Many Latino voters in the state said they are hesitant to vote for Biden because of his role in the Obama administration, which ordered more deportations than any other administration. During its eight years in office, the administration deported more than three million people.

García said he shares that same disappointment with Iowa immigrants, but reminded voters Biden was vice president at the time, and tradition states a vice president must support the president.

“While very disappointed, I think the country is at a different inflection point,” García said.

Biden’s campaign website lists how he plans to “modernize” the immigration system by “reassert[ing] America’s commitment to asylum-seekers and refugees” and “implement[ing] effective border screening.”

García said reaching out to people in their homes to share these policies, and in English and Spanish, will hopefully sway how they vote in the election. Although he supported Sanders before, García said Biden is adopting some of Sanders’ policies and learning from his strategies.

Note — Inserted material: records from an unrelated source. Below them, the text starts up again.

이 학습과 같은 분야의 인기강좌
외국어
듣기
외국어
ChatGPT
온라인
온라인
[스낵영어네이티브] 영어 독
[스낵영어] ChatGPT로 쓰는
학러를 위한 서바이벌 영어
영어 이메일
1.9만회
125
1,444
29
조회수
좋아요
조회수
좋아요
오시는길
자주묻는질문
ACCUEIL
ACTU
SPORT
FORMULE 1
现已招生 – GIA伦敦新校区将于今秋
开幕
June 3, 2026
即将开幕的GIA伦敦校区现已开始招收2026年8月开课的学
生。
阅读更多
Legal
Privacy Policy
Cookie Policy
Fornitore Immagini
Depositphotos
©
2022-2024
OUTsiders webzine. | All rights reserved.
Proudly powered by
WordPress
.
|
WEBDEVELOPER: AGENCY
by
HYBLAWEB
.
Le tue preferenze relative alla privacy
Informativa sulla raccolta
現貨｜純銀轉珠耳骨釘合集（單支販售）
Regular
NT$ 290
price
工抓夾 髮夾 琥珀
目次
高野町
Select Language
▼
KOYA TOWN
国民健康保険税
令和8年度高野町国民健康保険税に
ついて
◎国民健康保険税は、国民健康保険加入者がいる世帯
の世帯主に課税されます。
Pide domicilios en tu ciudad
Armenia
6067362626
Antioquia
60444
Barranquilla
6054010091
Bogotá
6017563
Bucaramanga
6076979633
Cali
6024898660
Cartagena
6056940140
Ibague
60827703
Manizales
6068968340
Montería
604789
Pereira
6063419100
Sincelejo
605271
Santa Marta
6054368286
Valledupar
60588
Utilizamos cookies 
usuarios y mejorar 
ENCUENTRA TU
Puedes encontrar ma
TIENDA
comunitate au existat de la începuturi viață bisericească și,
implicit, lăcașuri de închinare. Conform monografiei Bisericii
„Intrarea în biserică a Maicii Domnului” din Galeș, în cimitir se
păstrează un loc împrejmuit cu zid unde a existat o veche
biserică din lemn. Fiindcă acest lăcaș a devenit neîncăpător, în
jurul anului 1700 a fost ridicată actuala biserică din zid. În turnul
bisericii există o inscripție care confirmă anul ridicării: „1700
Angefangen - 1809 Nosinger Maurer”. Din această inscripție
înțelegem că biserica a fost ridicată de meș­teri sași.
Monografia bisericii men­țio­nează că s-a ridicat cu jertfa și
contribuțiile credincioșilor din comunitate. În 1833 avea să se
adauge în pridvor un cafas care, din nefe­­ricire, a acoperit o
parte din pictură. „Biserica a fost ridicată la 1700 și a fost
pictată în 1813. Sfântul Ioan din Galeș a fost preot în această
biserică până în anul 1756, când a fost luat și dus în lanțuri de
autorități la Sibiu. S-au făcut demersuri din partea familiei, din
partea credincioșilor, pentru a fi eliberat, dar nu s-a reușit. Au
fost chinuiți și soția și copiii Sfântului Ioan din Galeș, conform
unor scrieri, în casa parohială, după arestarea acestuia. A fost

Latino voters overwhelmingly supported Sanders in the primaries. Some say this was due to his enthusiasm to reach Latino Iowans in their own communities, in their homes. García said the bilingual phone bank is one way of doing this for the Biden-Harris campaign.

“We believe that communicating effectively with people in this campaign is one of the great assets of the Biden-Harris campaign. And we are seeing that that can be a very important edge in a contested race,” García said.

He also said the Biden-Harris campaign is working “to identify and hire Latinos, people like Oliver, are an example of the type of investments that the campaign is making.” Oliver Hidalgo-Wohlleben was previously the political director of the Sanders campaign in Iowa. He is now working with the Biden campaign and helping García.

Another topic the campaign is touching on is Biden’s stance on combatting climate change, which is an important topic for some Latino voters, especially younger ones.